Associação lamenta que poder político "proponha tal aberração" e chefias militares "subscrevam tal iniquidade", que os desvaloriza.

A proposta de Estatuto dos Militares das Forças Armadas (EMFAR) "contém alterações inaceitáveis, ofensivas e muitas delas injustificadas" em relação aos sargentos, declara a respetiva associação em ofício enviado esta semana às tutelas política e militar.

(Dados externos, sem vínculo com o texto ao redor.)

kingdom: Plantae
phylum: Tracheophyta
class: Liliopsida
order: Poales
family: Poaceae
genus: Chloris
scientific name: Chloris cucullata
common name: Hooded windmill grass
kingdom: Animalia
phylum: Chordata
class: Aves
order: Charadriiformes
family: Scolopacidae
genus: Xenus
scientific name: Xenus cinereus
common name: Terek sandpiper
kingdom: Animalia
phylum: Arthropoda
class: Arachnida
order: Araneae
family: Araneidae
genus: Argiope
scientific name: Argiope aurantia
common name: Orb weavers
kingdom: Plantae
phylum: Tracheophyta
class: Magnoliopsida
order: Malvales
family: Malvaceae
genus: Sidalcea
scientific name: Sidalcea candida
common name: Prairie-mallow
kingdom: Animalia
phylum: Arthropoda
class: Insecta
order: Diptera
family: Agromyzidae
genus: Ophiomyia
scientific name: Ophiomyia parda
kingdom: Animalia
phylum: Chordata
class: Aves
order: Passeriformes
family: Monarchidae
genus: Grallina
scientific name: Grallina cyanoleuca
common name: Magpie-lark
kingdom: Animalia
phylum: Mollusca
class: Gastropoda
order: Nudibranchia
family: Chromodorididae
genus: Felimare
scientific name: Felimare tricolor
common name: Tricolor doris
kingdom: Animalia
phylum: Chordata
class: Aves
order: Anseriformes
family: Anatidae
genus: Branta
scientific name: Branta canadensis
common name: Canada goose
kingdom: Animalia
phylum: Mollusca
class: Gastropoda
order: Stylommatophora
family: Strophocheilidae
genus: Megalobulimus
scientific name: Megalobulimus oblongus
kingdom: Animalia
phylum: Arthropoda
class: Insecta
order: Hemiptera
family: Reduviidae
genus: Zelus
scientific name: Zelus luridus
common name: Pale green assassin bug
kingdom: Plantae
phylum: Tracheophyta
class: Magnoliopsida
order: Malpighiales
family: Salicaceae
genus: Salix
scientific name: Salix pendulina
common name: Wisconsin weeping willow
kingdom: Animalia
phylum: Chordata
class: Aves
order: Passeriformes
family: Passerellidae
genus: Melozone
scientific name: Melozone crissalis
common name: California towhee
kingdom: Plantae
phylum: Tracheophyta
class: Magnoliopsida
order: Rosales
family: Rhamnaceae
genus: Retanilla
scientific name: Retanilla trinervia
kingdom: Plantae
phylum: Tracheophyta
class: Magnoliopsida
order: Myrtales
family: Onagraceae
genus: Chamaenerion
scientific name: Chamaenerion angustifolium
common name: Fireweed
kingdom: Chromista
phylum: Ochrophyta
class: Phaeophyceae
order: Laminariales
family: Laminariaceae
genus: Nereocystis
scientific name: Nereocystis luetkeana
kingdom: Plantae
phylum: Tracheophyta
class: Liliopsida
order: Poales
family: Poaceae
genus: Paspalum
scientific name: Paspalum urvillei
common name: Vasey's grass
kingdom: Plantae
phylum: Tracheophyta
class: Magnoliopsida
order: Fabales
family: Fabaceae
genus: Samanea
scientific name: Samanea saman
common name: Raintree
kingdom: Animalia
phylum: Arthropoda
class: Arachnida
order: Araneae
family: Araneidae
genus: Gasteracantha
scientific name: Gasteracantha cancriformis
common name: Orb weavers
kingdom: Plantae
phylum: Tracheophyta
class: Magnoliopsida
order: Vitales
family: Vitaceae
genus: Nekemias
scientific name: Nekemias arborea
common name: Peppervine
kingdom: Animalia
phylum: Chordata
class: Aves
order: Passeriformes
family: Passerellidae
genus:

Criar o posto de subsargento ou furriel para iniciar a carreira como sargento (quando surgem novos postos no topo das categorias de oficiais e praças) e atribuir o "nível 5" de qualificação - "sem reconhecimento académico" - para admissão como sargentos dos quadros permanentes são duas das soluções que a Associação Nacional de Sargentos (ANS) qualifica como ofensivas e desvalorizadoras dessa categoria e a levaram a solicitar uma audiência ao ministro da Defesa com carácter de urgência.

"Se por desconhecimento ou falta de sensibilidade sobre a matéria consideramos grave que o legislador político proponha tal aberração, mais grave se torna que militares com responsabilidades nos trabalhos e na decisão final subscrevam tal iniquidade", adianta o texto que a ANS remeteu na segunda-feira aos gabinetes do ministro da Defesa e dos quatro chefes militares.